• _Problem to solve_
All lines containing the string "linecap" must be copied from the entries.

Dataset entries
"""
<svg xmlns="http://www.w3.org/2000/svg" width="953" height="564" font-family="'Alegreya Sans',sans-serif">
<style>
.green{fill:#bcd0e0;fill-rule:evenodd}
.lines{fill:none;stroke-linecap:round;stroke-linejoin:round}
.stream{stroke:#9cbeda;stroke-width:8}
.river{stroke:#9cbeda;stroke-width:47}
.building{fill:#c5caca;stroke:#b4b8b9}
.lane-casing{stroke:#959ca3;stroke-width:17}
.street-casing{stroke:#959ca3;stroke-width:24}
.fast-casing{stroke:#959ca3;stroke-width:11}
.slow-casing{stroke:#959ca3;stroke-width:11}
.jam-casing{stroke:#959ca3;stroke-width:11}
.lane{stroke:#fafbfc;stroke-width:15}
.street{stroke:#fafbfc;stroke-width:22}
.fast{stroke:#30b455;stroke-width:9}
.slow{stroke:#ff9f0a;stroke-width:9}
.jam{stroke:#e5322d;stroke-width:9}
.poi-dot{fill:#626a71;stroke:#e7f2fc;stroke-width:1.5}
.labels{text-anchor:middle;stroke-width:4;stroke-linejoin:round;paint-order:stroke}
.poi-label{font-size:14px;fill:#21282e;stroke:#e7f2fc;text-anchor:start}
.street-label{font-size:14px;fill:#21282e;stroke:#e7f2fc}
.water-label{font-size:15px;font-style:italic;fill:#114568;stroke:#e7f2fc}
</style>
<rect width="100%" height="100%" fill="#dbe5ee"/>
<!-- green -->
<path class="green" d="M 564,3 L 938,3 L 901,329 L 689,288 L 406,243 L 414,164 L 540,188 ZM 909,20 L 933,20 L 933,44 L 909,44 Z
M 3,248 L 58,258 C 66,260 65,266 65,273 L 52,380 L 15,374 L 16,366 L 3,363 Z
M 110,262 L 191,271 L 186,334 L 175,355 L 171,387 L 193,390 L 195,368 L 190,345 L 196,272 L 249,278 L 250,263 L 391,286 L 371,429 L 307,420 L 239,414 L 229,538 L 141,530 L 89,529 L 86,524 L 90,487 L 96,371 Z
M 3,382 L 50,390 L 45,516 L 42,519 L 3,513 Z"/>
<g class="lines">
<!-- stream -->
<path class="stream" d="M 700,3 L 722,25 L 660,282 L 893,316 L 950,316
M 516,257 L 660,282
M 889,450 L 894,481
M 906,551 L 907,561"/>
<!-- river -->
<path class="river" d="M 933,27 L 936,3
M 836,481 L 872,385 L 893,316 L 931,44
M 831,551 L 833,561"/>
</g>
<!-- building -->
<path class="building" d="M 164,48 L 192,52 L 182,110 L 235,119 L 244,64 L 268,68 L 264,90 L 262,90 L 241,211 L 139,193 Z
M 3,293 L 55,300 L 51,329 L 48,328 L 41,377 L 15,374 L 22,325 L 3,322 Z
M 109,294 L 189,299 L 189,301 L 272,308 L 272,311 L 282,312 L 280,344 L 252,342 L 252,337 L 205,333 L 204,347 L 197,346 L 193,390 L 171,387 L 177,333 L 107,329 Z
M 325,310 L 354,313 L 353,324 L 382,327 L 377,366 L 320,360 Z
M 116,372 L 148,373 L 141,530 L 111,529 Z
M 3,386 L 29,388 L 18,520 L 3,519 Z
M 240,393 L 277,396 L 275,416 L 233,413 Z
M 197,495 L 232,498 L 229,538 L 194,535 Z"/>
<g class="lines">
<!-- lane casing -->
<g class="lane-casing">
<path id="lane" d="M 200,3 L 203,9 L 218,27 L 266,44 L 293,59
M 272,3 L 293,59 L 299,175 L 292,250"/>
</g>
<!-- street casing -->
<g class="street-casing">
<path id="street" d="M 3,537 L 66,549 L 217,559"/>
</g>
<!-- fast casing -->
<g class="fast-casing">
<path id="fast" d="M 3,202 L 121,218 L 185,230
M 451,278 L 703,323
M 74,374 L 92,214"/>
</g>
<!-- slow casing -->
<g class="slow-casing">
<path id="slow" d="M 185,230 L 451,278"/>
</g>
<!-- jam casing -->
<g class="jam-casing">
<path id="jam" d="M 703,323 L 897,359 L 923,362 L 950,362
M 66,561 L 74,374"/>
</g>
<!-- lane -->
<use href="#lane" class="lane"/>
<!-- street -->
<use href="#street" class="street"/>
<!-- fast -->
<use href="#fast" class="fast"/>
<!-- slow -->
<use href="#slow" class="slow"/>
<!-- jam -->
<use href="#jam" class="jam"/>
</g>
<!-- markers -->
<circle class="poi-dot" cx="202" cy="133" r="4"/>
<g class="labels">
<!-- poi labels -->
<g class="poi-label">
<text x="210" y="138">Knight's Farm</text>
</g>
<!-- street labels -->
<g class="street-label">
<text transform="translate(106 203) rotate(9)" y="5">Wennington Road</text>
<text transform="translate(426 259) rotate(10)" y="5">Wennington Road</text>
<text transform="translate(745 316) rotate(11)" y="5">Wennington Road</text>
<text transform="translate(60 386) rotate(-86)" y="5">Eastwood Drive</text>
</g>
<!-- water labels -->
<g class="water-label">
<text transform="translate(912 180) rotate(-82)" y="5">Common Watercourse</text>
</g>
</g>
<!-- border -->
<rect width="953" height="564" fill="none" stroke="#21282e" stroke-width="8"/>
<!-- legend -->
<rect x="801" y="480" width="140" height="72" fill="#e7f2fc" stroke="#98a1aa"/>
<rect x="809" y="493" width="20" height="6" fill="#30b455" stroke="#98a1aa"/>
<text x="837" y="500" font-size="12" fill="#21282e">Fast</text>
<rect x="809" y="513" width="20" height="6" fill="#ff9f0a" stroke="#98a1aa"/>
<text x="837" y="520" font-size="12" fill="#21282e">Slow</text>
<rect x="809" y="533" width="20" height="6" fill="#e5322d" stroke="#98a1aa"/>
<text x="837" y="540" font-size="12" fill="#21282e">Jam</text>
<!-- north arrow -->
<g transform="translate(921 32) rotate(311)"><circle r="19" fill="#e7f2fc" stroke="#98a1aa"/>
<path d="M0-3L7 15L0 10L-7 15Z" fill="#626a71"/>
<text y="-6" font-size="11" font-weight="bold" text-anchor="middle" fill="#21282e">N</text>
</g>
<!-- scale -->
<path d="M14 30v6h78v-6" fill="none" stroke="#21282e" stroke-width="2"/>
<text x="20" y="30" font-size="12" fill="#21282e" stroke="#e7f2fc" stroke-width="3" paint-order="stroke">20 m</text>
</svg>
"""
"""
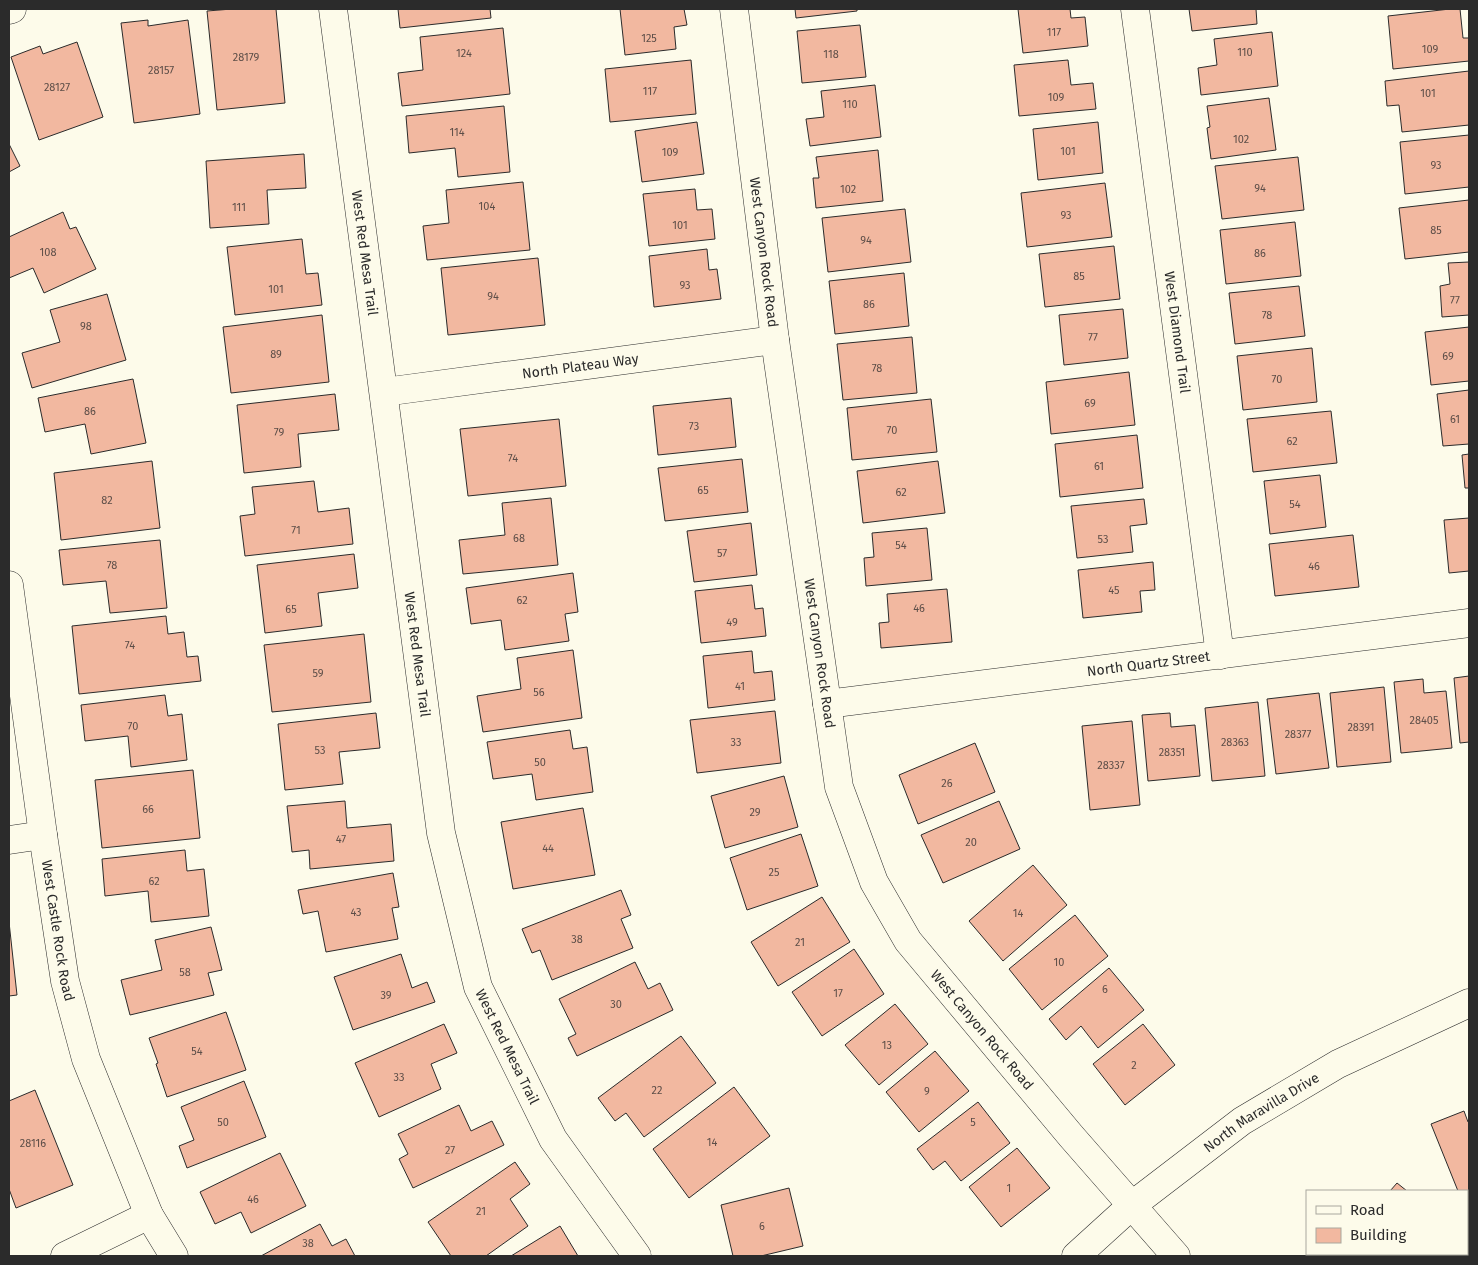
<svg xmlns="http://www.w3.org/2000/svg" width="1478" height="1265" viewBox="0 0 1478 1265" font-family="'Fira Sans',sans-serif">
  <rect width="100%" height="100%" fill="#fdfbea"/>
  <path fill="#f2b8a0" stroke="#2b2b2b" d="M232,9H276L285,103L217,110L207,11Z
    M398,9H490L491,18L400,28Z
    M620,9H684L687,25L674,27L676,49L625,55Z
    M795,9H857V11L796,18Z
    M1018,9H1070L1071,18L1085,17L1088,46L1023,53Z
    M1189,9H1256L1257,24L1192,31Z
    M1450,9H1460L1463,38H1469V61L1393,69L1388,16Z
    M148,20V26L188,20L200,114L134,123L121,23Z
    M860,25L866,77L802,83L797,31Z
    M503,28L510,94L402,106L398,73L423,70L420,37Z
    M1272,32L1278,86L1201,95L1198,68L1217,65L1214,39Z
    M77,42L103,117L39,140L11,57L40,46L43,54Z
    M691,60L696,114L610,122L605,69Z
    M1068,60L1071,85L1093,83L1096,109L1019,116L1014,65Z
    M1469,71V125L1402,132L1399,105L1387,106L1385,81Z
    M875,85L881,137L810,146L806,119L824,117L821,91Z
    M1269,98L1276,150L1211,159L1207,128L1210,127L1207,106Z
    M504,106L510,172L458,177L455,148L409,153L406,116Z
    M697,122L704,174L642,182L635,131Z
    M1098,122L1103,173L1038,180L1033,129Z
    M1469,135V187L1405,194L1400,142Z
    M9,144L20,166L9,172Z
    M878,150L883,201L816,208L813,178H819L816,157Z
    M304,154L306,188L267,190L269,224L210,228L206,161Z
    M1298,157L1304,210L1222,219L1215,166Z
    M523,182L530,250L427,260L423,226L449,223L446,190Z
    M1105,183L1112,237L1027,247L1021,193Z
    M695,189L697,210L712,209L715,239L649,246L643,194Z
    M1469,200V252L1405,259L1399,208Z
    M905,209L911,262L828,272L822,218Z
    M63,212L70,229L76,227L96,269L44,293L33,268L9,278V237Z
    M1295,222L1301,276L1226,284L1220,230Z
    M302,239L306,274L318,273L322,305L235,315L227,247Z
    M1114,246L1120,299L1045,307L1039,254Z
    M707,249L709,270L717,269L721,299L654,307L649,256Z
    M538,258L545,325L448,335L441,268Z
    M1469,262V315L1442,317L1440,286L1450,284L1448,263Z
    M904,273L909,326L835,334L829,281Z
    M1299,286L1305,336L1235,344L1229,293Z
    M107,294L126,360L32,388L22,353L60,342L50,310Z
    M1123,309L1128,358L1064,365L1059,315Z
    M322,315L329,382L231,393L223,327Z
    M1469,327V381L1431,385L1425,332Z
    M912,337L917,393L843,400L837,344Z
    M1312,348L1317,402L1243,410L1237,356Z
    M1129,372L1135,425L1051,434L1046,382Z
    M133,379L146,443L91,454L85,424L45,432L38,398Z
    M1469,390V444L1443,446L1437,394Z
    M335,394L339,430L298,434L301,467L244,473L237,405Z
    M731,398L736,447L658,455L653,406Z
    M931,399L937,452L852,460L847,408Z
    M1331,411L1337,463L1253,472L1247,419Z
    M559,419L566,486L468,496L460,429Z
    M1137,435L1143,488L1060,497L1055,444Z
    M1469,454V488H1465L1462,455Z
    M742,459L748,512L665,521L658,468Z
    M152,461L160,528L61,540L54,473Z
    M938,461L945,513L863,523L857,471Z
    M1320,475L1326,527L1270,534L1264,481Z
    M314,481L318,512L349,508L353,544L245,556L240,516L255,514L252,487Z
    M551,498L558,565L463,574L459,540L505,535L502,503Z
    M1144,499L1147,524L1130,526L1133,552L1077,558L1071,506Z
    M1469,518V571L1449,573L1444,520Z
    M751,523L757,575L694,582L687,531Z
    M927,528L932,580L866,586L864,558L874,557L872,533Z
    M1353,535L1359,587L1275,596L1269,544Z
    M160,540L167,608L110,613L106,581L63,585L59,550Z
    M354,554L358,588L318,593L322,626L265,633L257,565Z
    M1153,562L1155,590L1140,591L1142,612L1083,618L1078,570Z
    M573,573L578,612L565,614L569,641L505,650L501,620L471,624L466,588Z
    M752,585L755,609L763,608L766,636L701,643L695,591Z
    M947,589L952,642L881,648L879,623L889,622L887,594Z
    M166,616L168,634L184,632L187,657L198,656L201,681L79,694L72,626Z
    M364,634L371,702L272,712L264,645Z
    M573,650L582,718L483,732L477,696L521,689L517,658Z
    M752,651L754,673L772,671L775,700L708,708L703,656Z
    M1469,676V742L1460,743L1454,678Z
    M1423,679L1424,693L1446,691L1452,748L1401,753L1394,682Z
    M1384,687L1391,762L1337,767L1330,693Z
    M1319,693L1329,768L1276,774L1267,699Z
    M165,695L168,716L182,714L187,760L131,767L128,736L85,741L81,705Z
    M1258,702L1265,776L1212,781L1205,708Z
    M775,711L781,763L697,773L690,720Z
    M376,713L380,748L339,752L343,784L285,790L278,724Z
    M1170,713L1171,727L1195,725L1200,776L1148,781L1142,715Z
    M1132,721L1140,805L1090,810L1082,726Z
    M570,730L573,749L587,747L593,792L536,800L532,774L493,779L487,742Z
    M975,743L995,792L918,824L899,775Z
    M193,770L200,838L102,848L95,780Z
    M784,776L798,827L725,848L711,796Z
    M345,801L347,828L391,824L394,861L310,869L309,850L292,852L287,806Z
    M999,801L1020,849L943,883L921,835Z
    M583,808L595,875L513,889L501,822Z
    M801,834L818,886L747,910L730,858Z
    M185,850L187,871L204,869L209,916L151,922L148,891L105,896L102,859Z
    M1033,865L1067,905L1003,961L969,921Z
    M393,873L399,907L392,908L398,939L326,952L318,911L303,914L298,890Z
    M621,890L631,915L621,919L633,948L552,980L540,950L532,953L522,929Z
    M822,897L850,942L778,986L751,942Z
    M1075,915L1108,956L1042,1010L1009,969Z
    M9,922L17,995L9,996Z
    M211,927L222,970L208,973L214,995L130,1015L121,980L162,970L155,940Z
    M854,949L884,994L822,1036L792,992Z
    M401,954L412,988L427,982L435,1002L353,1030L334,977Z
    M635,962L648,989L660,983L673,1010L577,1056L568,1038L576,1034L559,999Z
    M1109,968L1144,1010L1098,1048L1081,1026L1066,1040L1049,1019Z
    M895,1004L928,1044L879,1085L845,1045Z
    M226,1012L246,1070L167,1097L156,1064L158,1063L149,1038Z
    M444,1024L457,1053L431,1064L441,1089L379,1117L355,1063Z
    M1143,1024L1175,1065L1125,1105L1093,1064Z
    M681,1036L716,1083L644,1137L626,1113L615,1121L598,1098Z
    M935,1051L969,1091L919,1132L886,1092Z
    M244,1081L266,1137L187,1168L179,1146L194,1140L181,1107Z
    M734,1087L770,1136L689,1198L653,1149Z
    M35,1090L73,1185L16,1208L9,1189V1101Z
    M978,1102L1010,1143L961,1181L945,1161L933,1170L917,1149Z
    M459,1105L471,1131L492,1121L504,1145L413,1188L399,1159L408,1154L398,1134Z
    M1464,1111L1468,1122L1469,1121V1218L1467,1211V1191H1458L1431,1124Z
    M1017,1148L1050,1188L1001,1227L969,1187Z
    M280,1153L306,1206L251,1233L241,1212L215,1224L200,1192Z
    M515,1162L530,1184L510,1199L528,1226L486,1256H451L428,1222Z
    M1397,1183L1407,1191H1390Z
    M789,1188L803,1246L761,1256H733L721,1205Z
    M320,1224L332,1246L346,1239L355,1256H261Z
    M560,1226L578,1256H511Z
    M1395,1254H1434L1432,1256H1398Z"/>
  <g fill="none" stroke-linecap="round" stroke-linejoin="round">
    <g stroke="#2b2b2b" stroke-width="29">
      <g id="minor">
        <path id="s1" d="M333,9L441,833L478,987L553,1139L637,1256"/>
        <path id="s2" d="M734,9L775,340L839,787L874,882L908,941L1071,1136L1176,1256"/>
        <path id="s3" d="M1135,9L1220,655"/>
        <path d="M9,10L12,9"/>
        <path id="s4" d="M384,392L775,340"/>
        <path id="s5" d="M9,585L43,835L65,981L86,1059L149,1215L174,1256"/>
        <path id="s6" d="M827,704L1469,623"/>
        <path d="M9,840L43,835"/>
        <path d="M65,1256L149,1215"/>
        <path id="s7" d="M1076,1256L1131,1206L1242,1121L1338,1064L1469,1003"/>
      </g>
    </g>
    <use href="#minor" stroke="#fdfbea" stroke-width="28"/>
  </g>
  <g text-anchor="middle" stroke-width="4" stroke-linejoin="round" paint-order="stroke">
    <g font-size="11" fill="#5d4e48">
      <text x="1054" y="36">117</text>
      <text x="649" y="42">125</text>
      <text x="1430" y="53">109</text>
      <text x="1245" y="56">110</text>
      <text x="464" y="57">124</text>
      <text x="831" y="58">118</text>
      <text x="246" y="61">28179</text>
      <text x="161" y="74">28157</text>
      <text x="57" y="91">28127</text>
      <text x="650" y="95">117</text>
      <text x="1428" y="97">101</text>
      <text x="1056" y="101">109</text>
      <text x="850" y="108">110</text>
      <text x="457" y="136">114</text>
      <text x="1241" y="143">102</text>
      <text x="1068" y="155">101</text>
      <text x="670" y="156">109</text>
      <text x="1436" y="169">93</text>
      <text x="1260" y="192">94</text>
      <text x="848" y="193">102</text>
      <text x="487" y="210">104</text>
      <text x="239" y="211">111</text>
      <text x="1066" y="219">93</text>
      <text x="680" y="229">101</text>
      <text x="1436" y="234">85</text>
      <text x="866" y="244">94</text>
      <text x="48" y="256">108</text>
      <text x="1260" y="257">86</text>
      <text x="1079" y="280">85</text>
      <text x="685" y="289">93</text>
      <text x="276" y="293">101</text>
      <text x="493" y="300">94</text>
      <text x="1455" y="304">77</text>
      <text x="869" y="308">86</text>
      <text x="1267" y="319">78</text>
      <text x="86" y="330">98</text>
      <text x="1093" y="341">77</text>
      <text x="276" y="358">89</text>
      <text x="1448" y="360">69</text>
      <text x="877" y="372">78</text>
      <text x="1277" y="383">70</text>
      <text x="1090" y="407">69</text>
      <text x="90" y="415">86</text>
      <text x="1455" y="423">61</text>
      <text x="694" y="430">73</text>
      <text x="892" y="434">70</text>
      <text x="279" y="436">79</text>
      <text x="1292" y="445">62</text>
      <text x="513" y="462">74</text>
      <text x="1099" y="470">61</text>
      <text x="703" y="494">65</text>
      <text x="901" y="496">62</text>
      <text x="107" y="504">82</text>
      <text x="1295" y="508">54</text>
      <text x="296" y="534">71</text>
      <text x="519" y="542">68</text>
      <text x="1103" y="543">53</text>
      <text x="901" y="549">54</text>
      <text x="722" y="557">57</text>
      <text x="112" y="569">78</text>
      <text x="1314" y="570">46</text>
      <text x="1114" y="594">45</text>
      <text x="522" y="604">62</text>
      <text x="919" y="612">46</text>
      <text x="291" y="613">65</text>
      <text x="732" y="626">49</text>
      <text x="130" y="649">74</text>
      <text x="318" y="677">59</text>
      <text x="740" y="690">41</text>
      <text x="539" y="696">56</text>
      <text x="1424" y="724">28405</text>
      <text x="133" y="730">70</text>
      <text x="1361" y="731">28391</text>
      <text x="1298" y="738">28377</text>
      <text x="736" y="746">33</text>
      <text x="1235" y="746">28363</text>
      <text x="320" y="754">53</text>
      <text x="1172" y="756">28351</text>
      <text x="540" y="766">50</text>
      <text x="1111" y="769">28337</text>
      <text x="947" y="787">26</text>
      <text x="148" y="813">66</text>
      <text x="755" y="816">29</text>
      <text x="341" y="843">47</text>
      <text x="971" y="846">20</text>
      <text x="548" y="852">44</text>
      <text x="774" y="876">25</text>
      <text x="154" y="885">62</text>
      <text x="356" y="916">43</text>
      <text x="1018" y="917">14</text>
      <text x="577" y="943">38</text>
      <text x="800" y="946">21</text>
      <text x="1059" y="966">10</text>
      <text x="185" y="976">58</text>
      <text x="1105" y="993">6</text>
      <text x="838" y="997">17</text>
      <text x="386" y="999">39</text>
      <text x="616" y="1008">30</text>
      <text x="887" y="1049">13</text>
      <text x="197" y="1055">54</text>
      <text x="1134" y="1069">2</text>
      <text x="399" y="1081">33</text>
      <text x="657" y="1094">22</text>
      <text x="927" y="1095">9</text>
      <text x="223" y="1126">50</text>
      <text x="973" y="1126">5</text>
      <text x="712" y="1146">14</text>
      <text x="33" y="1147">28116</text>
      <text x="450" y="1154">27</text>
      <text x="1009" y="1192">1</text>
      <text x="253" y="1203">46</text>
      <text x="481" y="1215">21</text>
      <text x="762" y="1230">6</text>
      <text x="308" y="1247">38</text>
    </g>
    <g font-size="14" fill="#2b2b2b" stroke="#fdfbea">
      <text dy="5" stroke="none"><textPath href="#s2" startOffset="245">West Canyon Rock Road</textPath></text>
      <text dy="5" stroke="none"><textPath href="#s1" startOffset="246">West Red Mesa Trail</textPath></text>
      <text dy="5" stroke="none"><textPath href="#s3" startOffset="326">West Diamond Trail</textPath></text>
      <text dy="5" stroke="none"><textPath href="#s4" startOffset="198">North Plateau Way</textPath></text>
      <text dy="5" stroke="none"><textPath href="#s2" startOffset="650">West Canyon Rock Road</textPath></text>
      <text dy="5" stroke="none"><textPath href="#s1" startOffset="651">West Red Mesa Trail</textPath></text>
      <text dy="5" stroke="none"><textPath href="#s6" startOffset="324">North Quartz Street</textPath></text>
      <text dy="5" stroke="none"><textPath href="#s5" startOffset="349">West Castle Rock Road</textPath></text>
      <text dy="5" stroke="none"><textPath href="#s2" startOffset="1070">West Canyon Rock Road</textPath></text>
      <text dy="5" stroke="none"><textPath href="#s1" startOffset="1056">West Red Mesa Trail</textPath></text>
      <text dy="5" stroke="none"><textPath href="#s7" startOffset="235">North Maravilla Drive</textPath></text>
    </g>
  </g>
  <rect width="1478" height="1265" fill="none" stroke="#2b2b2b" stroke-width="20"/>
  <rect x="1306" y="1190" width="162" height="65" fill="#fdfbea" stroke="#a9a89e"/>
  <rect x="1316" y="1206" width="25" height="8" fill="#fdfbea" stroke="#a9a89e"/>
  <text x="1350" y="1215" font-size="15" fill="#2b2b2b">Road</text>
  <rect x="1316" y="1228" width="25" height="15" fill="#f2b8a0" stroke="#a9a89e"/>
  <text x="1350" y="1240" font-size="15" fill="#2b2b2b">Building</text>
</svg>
"""
• _Answer to this exercise_
.lines{fill:none;stroke-linecap:round;stroke-linejoin:round}
  <g fill="none" stroke-linecap="round" stroke-linejoin="round">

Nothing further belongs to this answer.